The hardware doesn’t care that it’s “inference only.” The ANE runs computation graphs. A backward matmul is just another matmul. The constraint is the software, not the silicon. Apple didn’t build a training API, so we did.
What’s next
Some of what’s happening next:
Mega-kernel layer fusion. Luís benchmarked fusing full transformer layers into a single MIL program. 3–4× forward speedup. The bottleneck is ~160μs XPC overhead per dispatch, not compute. 12-layer mega-kernel: 5081μs vs 15227μs for 24 separate evals. Weights are still
const()so you’d need gradient accumulation + double-buffered compilation. 4-layer partial fusion looks like the sweet spot, 7.7× with manageable compile times.Community benchmark dashboard. Submit your contributions to issue #3 on the repo
Beyond training. thebasedcapital built ane-infer (hybrid ANE+Metal, 32 tok/s on Qwen3.5-2B) and ane-synth (MIDI neural synth, 157μs per buffer, 79× real-time, 8-voice polyphony).
Thank you
Part 1 was just me poking at private frameworks on an M4 Mac Mini I’d picked up. I did not expect any of this. The github repo is now quite popular and I’m glad folks are finding good usecases out of it.

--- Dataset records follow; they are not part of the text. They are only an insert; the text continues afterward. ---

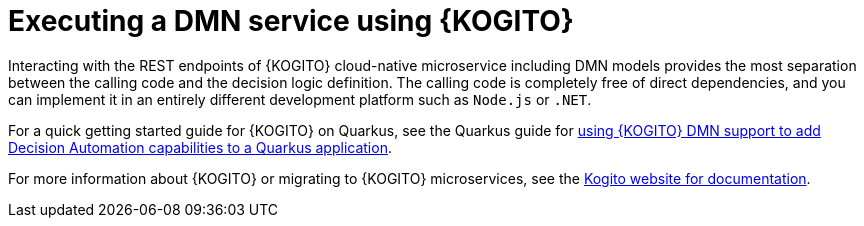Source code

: [id='dmn-execution-kogito-proc_{context}']
= Executing a DMN service using {KOGITO}

Interacting with the REST endpoints of {KOGITO} cloud-native microservice including DMN models provides the most separation between the calling code and the decision logic definition. The calling code is completely free of direct dependencies, and you can implement it in an entirely different development platform such as `Node.js` or `.NET`. 

For a quick getting started guide for {KOGITO} on Quarkus, see the Quarkus guide for https://quarkus.io/guides/kogito-dmn[using {KOGITO} DMN support to add Decision Automation capabilities to a Quarkus application].

For more information about {KOGITO} or migrating to {KOGITO} microservices, see the https://kogito.kie.org/guides/[Kogito website for documentation].
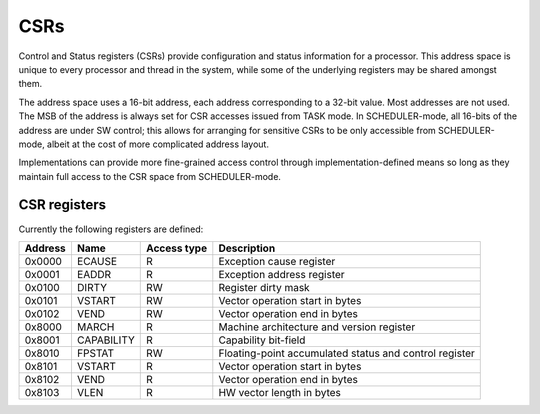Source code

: 
CSRs
====

Control and Status registers (CSRs) provide configuration and status information for a processor. This address space is unique to every processor and thread in the system, while some of the underlying registers may be shared amongst them.

The address space uses a 16-bit address, each address corresponding to a 32-bit value. Most addresses are not used. The MSB of the address is always set for CSR accesses issued from TASK mode. In SCHEDULER-mode, all 16-bits of the address are under SW control; this allows for arranging for sensitive CSRs to be only accessible from SCHEDULER-mode, albeit at the cost of more complicated address layout.

Implementations can provide more fine-grained access control through implementation-defined means so long as they maintain full access to the CSR space from SCHEDULER-mode.

CSR registers
-------------

Currently the following registers are defined:

========== ============== ============== ===================================================
Address    Name           Access type    Description
========== ============== ============== ===================================================
0x0000     ECAUSE         R              Exception cause register
0x0001     EADDR          R              Exception address register
0x0100     DIRTY          RW             Register dirty mask
0x0101     VSTART         RW             Vector operation start in bytes
0x0102     VEND           RW             Vector operation end in bytes
0x8000     MARCH          R              Machine architecture and version register
0x8001     CAPABILITY     R              Capability bit-field
0x8010     FPSTAT         RW             Floating-point accumulated status and control register
0x8101     VSTART         R              Vector operation start in bytes
0x8102     VEND           R              Vector operation end in bytes
0x8103     VLEN           R              HW vector length in bytes
========== ============== ============== ===================================================


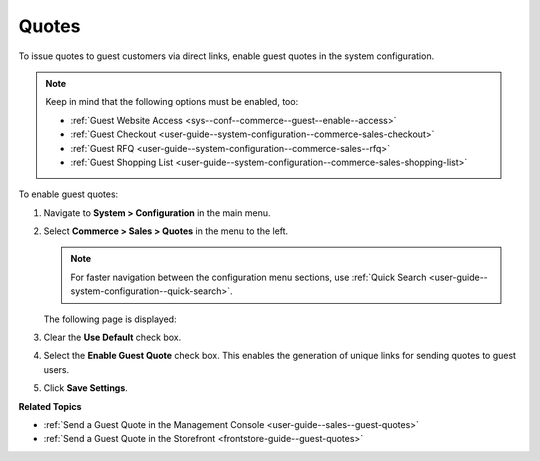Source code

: .. _sys--conf--commerce--guest--enable--guest_quotes:

Quotes
======

.. begin_guest_quote

To issue quotes to guest customers via direct links, enable guest quotes in the system configuration.

.. note:: Keep in mind that the following options must be enabled, too:

          * :ref:`Guest Website Access <sys--conf--commerce--guest--enable--access>`
          * :ref:`Guest Checkout <user-guide--system-configuration--commerce-sales-checkout>`
          * :ref:`Guest RFQ <user-guide--system-configuration--commerce-sales--rfq>`
          * :ref:`Guest Shopping List <user-guide--system-configuration--commerce-sales-shopping-list>`

To enable guest quotes:
 
1. Navigate to **System > Configuration** in the main menu.
2. Select **Commerce > Sales > Quotes** in the menu to the left.

   .. note:: For faster navigation between the configuration menu sections, use :ref:`Quick Search <user-guide--system-configuration--quick-search>`.

   The following page is displayed:

   .. image:: /user_guide/img/quotes/enable_guest_quote.png
      :alt: System configuration option for enabling guest quotes

3. Clear the **Use Default** check box.
4. Select the **Enable Guest Quote** check box. This enables the generation of unique links for sending quotes to guest users.
5. Click **Save Settings**.

.. finish_guest_quote

**Related Topics**

* :ref:`Send a Guest Quote in the Management Console <user-guide--sales--guest-quotes>`
* :ref:`Send a Guest Quote in the Storefront <frontstore-guide--guest-quotes>`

Vipul Divyanshu (PR #19) built the bridge API and offloaded classifier/softmax/RMSNorm backward to ANE. That’s Pipeline 2 above.
TastyHeadphones (#17) fixed token sampling underflow on short datasets. Guitared (#20) fixed the dashboard sudo hang.
Steve Kromer (#27) kept benchmarks working when Apple changed the compile API in macOS 26.
Nabbil Khan (#29) fixed the hardcoded paths that broke the repo for everyone whose directory layout wasn’t mine.
alvgeppetto-debug (#31) and layla (#34) on correctness fixes and docs.
And Luís for the mega-kernel fusion research, Erik for the community benchmark dashboard, thebasedcapital for building an inference engine and a neural synth on top of this.